Watch for Depression When You’re Diagnosed with Diabetes

Whether you were diagnosed with diabetes just recently as an adult or many years ago as a child, the side effects of diabetes are most likely still hitting you. These effects can strike every diabetic differently.

Some may have it worse for certain symptoms, some may have it better, and some may not experience them at all. One of the undeniable symptoms of diabetes is depression. While it doesn’t happen to every diabetic, many are in shock when diagnosed with diabetes, often developing some form of depression or depression like symptoms afterwards.

While these are harmful for all people, they can affect diabetics even worse due to a few common side effects. For example, those affected by depression often experience dramatic changes in their eating habits.

While some may begin to eat way more than they used to, others may experience the opposite, eating way less. These can both be very dangerous for diabetics who have to keep a consistent and well balanced diet.

Eating too little will result in you not getting enough nutrients like glucose, and when your body doesn’t get the nutrients it needs, you’ll end up having a worse immune system and the effects of diabetes can become further exaggerated.

This means you’ll be more prone to infections, disease, and more.

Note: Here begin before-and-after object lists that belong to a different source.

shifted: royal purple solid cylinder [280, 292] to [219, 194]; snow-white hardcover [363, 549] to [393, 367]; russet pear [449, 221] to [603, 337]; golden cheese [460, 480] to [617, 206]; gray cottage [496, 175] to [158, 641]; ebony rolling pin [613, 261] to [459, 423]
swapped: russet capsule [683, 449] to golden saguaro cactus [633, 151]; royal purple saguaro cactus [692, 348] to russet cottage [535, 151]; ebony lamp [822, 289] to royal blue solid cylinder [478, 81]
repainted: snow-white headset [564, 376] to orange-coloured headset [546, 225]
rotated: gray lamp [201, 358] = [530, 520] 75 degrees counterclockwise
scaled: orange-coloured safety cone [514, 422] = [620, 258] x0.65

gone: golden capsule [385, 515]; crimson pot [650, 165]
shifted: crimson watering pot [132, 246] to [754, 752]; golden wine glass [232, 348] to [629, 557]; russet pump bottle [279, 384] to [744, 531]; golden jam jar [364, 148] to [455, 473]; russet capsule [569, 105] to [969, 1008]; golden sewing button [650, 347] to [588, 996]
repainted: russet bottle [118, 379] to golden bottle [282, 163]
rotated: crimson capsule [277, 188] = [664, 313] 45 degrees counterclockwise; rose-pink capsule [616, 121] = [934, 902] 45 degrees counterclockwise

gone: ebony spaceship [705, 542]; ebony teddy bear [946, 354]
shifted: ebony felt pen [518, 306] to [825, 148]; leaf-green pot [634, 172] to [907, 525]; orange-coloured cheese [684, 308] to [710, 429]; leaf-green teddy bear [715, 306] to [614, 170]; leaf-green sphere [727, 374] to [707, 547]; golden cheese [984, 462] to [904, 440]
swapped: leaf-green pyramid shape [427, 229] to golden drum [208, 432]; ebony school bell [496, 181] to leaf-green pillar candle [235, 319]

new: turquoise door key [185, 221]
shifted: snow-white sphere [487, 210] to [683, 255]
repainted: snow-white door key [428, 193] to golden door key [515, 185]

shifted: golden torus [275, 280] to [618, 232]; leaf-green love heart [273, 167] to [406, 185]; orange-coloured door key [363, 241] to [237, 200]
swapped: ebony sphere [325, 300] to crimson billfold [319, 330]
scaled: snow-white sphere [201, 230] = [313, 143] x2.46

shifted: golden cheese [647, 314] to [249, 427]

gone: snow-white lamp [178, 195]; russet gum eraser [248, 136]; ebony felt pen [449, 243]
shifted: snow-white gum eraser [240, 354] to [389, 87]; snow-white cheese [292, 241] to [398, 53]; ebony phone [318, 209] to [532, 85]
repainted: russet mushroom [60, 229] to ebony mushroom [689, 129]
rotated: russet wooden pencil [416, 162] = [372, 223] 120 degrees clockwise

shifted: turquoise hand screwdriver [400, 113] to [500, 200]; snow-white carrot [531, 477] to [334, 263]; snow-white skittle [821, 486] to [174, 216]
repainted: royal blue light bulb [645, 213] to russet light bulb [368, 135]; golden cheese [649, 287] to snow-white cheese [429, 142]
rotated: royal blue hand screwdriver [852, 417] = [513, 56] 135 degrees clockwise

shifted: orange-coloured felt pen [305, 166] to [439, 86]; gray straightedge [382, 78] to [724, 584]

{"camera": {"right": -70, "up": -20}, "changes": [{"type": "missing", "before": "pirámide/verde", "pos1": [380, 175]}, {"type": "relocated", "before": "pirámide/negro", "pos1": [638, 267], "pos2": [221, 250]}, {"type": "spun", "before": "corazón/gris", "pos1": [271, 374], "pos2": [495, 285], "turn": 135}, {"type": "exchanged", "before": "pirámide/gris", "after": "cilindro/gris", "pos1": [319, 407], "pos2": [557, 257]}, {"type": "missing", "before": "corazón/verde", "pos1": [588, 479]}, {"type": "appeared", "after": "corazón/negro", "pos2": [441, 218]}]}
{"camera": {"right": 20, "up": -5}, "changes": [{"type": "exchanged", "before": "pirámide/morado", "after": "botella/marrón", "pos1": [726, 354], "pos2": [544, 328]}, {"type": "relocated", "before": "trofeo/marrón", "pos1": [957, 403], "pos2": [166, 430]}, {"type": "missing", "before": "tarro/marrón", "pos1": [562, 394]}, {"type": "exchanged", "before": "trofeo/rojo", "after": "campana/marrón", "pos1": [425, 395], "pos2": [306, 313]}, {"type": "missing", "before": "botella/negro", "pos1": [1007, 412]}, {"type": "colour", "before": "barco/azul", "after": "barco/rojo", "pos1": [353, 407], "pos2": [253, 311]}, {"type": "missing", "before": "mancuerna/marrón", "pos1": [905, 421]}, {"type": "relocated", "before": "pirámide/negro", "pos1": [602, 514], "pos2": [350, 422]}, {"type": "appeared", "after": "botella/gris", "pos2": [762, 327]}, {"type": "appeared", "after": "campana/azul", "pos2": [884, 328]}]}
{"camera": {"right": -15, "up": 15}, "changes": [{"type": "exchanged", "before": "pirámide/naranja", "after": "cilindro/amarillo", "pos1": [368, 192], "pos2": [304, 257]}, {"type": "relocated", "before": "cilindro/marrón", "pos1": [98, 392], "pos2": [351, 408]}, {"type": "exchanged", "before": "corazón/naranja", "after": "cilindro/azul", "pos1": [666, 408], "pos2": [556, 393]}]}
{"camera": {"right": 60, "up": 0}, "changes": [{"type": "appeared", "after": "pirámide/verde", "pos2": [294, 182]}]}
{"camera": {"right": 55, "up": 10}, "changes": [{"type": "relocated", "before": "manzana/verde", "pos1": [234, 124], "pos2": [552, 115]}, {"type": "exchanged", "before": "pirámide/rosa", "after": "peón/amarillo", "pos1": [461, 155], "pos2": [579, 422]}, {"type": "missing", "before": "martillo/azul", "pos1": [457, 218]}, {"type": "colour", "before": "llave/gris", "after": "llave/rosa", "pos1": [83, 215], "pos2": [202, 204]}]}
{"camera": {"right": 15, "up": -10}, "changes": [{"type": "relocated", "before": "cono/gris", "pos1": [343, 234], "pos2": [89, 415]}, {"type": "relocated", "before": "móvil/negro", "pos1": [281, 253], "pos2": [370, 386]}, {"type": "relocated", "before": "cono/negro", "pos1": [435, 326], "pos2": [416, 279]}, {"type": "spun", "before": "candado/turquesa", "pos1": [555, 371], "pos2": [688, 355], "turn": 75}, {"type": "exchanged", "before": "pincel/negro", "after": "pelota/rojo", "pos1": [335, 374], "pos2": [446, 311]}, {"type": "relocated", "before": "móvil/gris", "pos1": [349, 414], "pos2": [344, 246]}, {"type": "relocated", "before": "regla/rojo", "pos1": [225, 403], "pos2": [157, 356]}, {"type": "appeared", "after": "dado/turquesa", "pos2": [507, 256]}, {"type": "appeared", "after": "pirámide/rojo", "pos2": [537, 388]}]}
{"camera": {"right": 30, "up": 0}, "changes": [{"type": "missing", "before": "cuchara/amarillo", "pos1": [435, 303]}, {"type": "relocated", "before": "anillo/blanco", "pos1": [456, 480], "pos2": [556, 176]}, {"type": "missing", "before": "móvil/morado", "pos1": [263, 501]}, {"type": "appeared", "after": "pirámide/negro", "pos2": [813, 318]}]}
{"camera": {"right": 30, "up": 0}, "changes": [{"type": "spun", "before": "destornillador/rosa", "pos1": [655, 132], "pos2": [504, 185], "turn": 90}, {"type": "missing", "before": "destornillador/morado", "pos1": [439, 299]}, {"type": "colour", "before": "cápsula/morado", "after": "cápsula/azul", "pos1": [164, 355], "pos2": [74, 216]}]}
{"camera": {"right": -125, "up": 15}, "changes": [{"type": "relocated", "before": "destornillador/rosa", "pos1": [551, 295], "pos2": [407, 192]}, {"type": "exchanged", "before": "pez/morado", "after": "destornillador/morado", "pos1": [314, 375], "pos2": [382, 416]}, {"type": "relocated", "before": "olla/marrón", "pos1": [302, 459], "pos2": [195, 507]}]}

On the flip side, eating too much, especially when you begin eating things like comfort foods, can raise your blood sugar numbers to dangerous levels.

Since your body cannot properly handle the sugar in your blood, it will continue to harm your system. This also exaggerates the symptoms of diabetes in that you’ll have increased levels of nerve damage and higher risk of heart attack or stroke.

Diabetes and depression form a harmful and vicious cycle that feeds upon itself. When you’re diagnosed with diabetes, you become depressed. When you’re depressed, the effects of diabetes get worse.

When the effects get worse, you get depressed, and when you get depressed, the effects get even worse, and so on. If you allow this cycle to continue without doing anything to change it, it can be fatal.

In order to break this dangerous cycle, you’ll need to learn to curb the effects of your diabetes and learn how to cope with it strategically. Everyone copes with diabetes differently, but you need to make sure you cope with it in a safe way that doesn’t hurt you or those around you.